Earn links by being worth linking to
The most durable off-page approach is publishing original data, clear frameworks, or genuinely useful tools. A small piece of proprietary research often earns more links than a pile of generic posts. Once published, share it where your audience already gathers: industry newsletters, niche communities, and relevant podcasts.
Digital PR and guest contributions
Pitch guest articles to publications your customers actually read. One contextual link from a respected industry site outperforms many low-quality directory submissions. Skip link exchanges, paid link networks, and comment spam. They carry real risk and almost no reward.
Brand signals and reviews
Branded search interest, consistent business citations for local stores, and authentic reviews on Google and sector-specific platforms all reinforce credibility. They do not replace links, but they support the trust signals search engines weigh alongside backlinks.
Measure, then iterate
SEO without measurement turns into guesswork. Connect Google Search Console and your analytics, and review a few numbers regularly: impressions, clicks, average position, and click-through rate per page.
If a page has high impressions but few clicks, rewrite the title and meta description. If it has low impressions, the content probably does not match intent or lacks depth. If position has stalled partway down, you usually need stronger internal linking or external links rather than more words.
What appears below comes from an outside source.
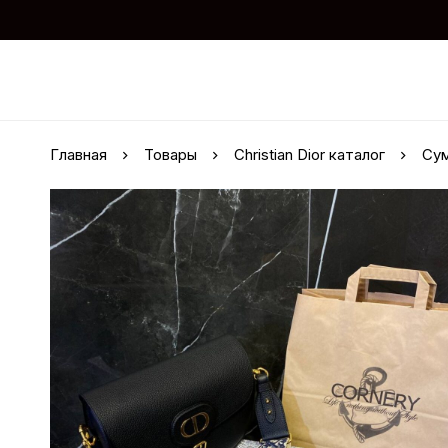
Главная
Товары
Christian Dior каталог
Сум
Results vary, but most sites that apply this loop consistently see meaningful changes over a span of months. SEO compounds. The work you do today shows up later, which is why patience and consistency outperform sporadic bursts.
Where to go from here
Pick one area to start
Do not try to fix everything at once. Choose either your technical baseline, your on-page checklist on the most important pages, or one off-page initiative. Finish it before starting the next.
Close the loop with your data
Whichever route you take, keep the principle in mind: clarity for search engines, usefulness for readers, and steady measurement. That is what improves website SEO over the long run.